→ Collection entries
::::
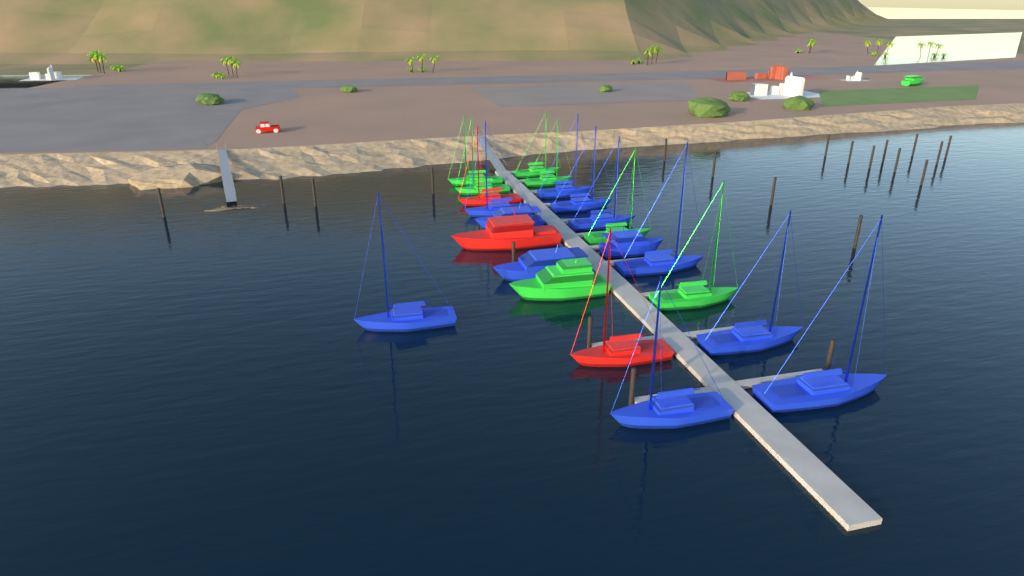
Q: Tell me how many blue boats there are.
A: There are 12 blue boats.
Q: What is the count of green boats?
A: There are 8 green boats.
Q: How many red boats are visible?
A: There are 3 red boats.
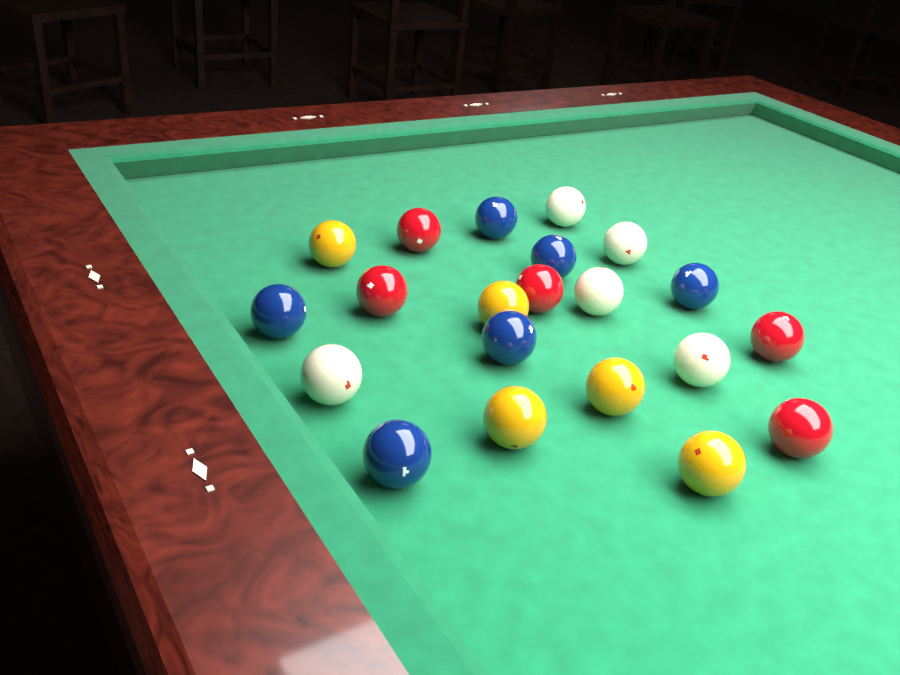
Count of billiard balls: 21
::::
→ REQUIRED WORK
Pull out every line of the rows above that contains the word "many", copying each such line in full.

→ SOLUTION TO THIS TASK
Q: Tell me how many blue boats there are.
Q: How many red boats are visible?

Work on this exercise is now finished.